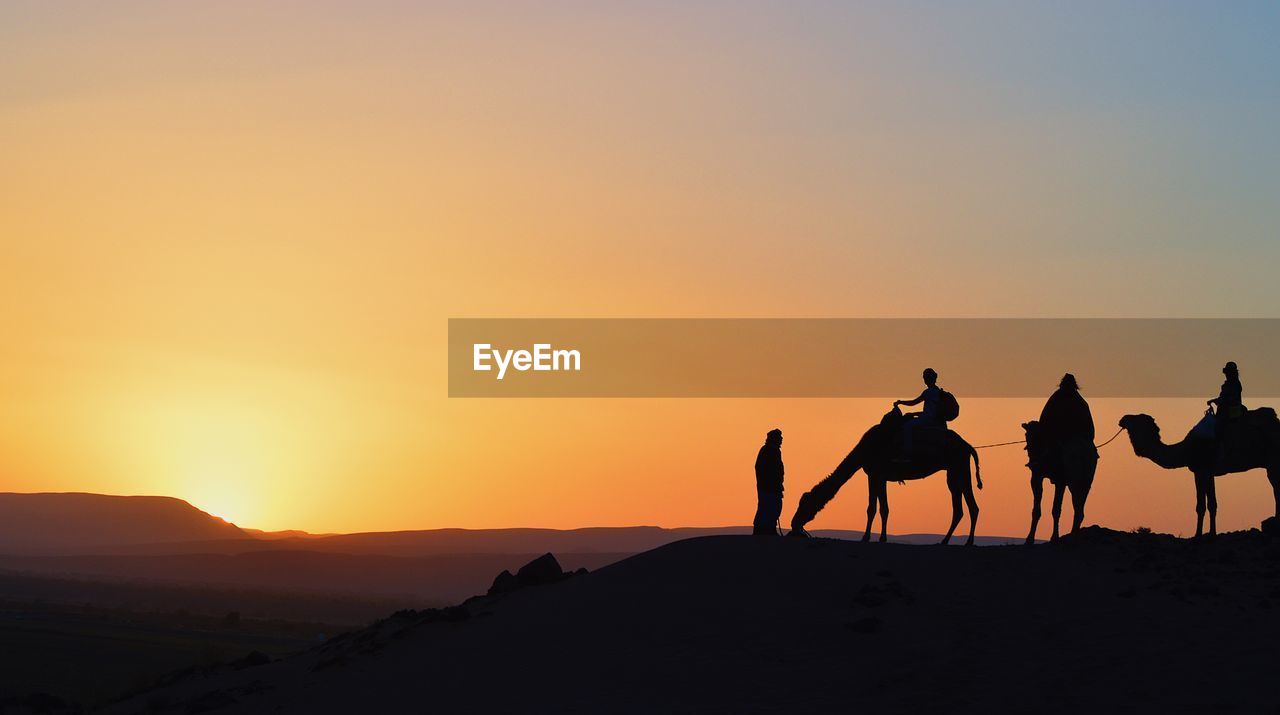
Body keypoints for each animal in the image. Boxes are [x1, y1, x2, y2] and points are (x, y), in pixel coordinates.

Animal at [788, 409, 977, 547]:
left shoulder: (873, 474)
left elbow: (872, 508)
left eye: (806, 505)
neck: (865, 448)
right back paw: (946, 540)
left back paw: (967, 542)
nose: (793, 523)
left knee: (971, 506)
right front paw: (882, 538)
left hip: (959, 467)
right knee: (960, 508)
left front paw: (866, 537)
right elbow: (884, 508)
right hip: (954, 472)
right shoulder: (881, 477)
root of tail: (968, 446)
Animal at [1121, 409, 1280, 537]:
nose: (1123, 418)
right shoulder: (1205, 472)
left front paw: (1199, 535)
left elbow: (1203, 505)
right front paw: (1210, 533)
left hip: (1273, 461)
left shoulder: (1201, 470)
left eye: (1137, 418)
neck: (1185, 450)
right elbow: (1210, 504)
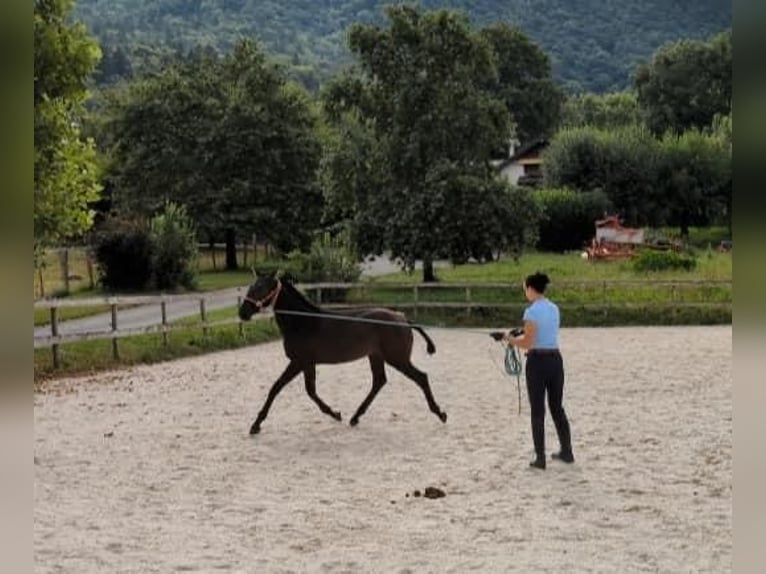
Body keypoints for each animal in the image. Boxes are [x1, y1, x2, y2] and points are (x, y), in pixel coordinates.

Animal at [237, 272, 448, 434]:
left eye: (262, 289)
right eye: (250, 287)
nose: (242, 313)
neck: (303, 322)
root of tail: (402, 319)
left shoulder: (299, 362)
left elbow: (278, 388)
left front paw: (255, 425)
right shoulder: (307, 364)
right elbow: (309, 391)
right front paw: (336, 414)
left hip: (397, 359)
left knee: (421, 377)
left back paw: (440, 413)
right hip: (376, 356)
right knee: (379, 381)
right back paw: (355, 417)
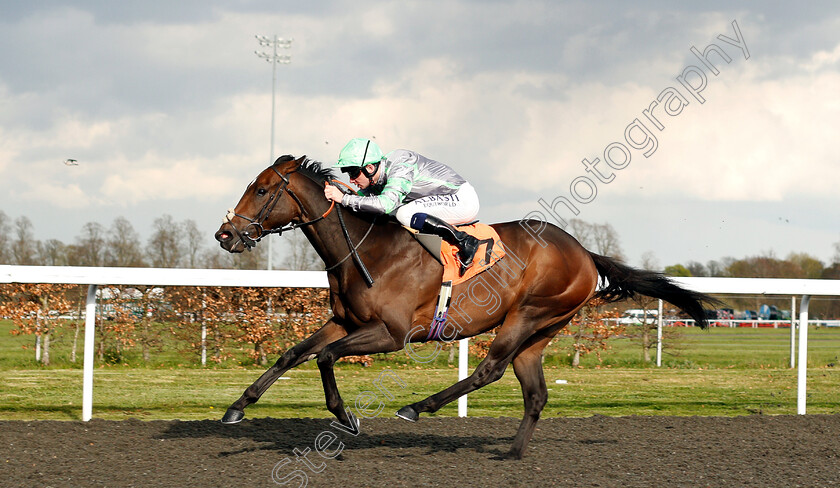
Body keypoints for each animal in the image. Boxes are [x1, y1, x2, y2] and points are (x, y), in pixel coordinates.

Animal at [213, 154, 712, 460]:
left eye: (262, 191)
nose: (225, 234)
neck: (367, 249)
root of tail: (586, 254)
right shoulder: (344, 321)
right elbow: (293, 354)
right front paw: (237, 408)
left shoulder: (392, 334)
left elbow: (324, 358)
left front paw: (347, 417)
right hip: (541, 331)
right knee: (535, 392)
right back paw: (511, 453)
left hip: (526, 315)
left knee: (489, 370)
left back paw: (418, 406)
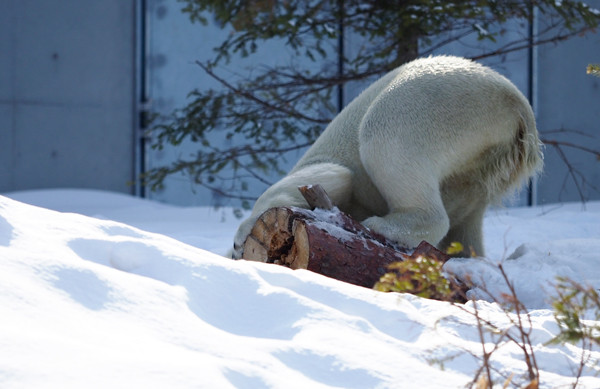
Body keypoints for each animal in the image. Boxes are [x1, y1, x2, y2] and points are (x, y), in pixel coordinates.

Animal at [232, 55, 540, 258]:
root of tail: (518, 107)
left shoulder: (323, 168)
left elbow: (332, 176)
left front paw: (238, 241)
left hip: (441, 105)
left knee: (383, 134)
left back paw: (383, 225)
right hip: (475, 172)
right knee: (466, 224)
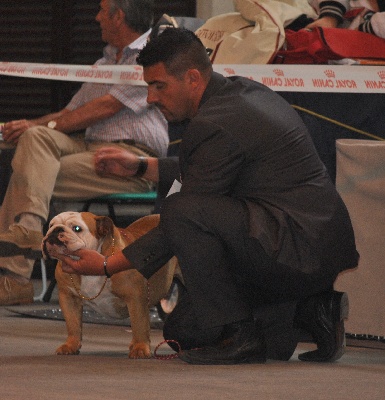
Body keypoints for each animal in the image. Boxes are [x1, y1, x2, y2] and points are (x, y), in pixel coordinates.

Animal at [42, 212, 178, 360]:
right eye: (51, 225)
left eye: (77, 228)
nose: (56, 230)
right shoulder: (68, 298)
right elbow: (73, 324)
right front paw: (70, 345)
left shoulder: (135, 298)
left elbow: (139, 324)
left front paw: (140, 348)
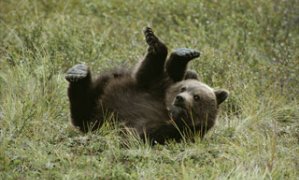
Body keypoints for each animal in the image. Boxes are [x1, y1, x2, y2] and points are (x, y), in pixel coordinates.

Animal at [66, 26, 230, 144]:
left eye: (197, 97)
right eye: (183, 88)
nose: (180, 98)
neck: (168, 112)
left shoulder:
====================
__Work instruction__: The answer consists solely of the lines from the one holding "left shoulder: (323, 168)" through the final line of the records, both ends included, each duplicated exactly. Leave images out.

__Exercise output__:
left shoulder: (323, 168)
left elbow: (332, 176)
left front paw: (238, 241)
left hip: (441, 105)
left knee: (383, 134)
left back paw: (383, 225)
right hip: (475, 172)
right knee: (466, 224)
Body keypoints for each animal in the image. Boxes are [x1, y1, x2, y2] and points are (x, y), in pixel coordinates.

Animal at [42, 212, 178, 360]:
right eye: (51, 225)
left eye: (77, 228)
nose: (56, 230)
right shoulder: (68, 298)
right elbow: (73, 324)
right front paw: (70, 345)
left shoulder: (135, 298)
left elbow: (139, 324)
left front paw: (140, 348)
Body keypoints for each animal in the image. Boxes are [x1, y1, x2, y2] and points are (x, y), in pixel coordinates.

Animal at [66, 26, 230, 144]:
left eye: (197, 97)
right eye: (183, 88)
nose: (180, 98)
neck: (168, 112)
left shoulder:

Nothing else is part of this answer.